**Task instructions**. Word for word, retype the entire listing.

**Dataset extract**.
****************************************

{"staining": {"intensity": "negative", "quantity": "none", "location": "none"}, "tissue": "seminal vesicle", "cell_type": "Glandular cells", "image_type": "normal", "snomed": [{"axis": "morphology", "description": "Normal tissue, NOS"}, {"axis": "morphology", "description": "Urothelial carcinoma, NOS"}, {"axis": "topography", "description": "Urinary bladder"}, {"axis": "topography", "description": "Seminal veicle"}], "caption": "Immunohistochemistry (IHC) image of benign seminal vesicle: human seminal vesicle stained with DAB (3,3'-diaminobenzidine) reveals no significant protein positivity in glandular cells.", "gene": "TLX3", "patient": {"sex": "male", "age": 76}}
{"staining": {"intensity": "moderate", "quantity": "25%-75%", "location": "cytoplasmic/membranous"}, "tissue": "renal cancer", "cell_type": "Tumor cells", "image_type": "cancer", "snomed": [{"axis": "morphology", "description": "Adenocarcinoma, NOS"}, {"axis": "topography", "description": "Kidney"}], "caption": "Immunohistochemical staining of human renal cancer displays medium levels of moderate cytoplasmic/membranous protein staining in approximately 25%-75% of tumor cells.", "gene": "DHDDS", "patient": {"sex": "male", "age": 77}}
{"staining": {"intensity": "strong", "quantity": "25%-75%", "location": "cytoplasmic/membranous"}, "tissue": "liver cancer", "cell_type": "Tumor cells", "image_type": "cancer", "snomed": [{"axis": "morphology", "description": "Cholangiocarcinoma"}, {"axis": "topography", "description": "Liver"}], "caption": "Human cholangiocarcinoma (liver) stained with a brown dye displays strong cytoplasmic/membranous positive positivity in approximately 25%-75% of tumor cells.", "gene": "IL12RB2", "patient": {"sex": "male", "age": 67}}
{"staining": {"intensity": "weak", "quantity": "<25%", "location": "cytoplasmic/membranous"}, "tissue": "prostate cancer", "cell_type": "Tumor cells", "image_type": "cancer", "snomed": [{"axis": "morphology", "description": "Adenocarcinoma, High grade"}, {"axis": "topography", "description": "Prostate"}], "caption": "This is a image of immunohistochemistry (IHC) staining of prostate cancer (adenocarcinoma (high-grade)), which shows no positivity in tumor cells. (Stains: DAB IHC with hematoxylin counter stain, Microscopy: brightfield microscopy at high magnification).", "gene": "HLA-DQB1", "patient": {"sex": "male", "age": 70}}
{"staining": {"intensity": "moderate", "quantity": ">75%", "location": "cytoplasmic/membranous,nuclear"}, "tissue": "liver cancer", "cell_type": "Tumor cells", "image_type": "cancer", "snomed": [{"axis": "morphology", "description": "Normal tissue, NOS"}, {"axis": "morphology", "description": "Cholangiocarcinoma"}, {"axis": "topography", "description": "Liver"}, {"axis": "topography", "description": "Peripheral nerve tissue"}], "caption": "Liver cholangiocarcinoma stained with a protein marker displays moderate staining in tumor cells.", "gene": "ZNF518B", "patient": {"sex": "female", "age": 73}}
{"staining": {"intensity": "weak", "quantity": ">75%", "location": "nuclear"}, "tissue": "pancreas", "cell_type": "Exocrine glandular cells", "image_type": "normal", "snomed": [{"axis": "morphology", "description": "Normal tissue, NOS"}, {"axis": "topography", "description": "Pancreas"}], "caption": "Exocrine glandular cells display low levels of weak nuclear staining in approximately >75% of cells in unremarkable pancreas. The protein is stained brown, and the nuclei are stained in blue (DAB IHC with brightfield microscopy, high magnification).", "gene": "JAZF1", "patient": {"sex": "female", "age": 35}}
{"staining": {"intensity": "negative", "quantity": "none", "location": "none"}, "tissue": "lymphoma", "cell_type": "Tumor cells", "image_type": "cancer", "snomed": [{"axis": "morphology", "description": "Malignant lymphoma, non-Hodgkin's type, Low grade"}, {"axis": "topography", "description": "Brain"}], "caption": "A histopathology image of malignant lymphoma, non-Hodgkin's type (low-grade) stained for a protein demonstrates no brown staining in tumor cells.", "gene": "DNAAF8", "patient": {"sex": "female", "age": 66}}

****************************************

**Output for this exercise**.
{"staining": {"intensity": "negative", "quantity": "none", "location": "none"}, "tissue": "seminal vesicle", "cell_type": "Glandular cells", "image_type": "normal", "snomed": [{"axis": "morphology", "description": "Normal tissue, NOS"}, {"axis": "morphology", "description": "Urothelial carcinoma, NOS"}, {"axis": "topography", "description": "Urinary bladder"}, {"axis": "topography", "description": "Seminal veicle"}], "caption": "Immunohistochemistry (IHC) image of benign seminal vesicle: human seminal vesicle stained with DAB (3,3'-diaminobenzidine) reveals no significant protein positivity in glandular cells.", "gene": "TLX3", "patient": {"sex": "male", "age": 76}}
{"staining": {"intensity": "moderate", "quantity": "25%-75%", "location": "cytoplasmic/membranous"}, "tissue": "renal cancer", "cell_type": "Tumor cells", "image_type": "cancer", "snomed": [{"axis": "morphology", "description": "Adenocarcinoma, NOS"}, {"axis": "topography", "description": "Kidney"}], "caption": "Immunohistochemical staining of human renal cancer displays medium levels of moderate cytoplasmic/membranous protein staining in approximately 25%-75% of tumor cells.", "gene": "DHDDS", "patient": {"sex": "male", "age": 77}}
{"staining": {"intensity": "strong", "quantity": "25%-75%", "location": "cytoplasmic/membranous"}, "tissue": "liver cancer", "cell_type": "Tumor cells", "image_type": "cancer", "snomed": [{"axis": "morphology", "description": "Cholangiocarcinoma"}, {"axis": "topography", "description": "Liver"}], "caption": "Human cholangiocarcinoma (liver) stained with a brown dye displays strong cytoplasmic/membranous positive positivity in approximately 25%-75% of tumor cells.", "gene": "IL12RB2", "patient": {"sex": "male", "age": 67}}
{"staining": {"intensity": "weak", "quantity": "<25%", "location": "cytoplasmic/membranous"}, "tissue": "prostate cancer", "cell_type": "Tumor cells", "image_type": "cancer", "snomed": [{"axis": "morphology", "description": "Adenocarcinoma, High grade"}, {"axis": "topography", "description": "Prostate"}], "caption": "This is a image of immunohistochemistry (IHC) staining of prostate cancer (adenocarcinoma (high-grade)), which shows no positivity in tumor cells. (Stains: DAB IHC with hematoxylin counter stain, Microscopy: brightfield microscopy at high magnification).", "gene": "HLA-DQB1", "patient": {"sex": "male", "age": 70}}
{"staining": {"intensity": "moderate", "quantity": ">75%", "location": "cytoplasmic/membranous,nuclear"}, "tissue": "liver cancer", "cell_type": "Tumor cells", "image_type": "cancer", "snomed": [{"axis": "morphology", "description": "Normal tissue, NOS"}, {"axis": "morphology", "description": "Cholangiocarcinoma"}, {"axis": "topography", "description": "Liver"}, {"axis": "topography", "description": "Peripheral nerve tissue"}], "caption": "Liver cholangiocarcinoma stained with a protein marker displays moderate staining in tumor cells.", "gene": "ZNF518B", "patient": {"sex": "female", "age": 73}}
{"staining": {"intensity": "weak", "quantity": ">75%", "location": "nuclear"}, "tissue": "pancreas", "cell_type": "Exocrine glandular cells", "image_type": "normal", "snomed": [{"axis": "morphology", "description": "Normal tissue, NOS"}, {"axis": "topography", "description": "Pancreas"}], "caption": "Exocrine glandular cells display low levels of weak nuclear staining in approximately >75% of cells in unremarkable pancreas. The protein is stained brown, and the nuclei are stained in blue (DAB IHC with brightfield microscopy, high magnification).", "gene": "JAZF1", "patient": {"sex": "female", "age": 35}}
{"staining": {"intensity": "negative", "quantity": "none", "location": "none"}, "tissue": "lymphoma", "cell_type": "Tumor cells", "image_type": "cancer", "snomed": [{"axis": "morphology", "description": "Malignant lymphoma, non-Hodgkin's type, Low grade"}, {"axis": "topography", "description": "Brain"}], "caption": "A histopathology image of malignant lymphoma, non-Hodgkin's type (low-grade) stained for a protein demonstrates no brown staining in tumor cells.", "gene": "DNAAF8", "patient": {"sex": "female", "age": 66}}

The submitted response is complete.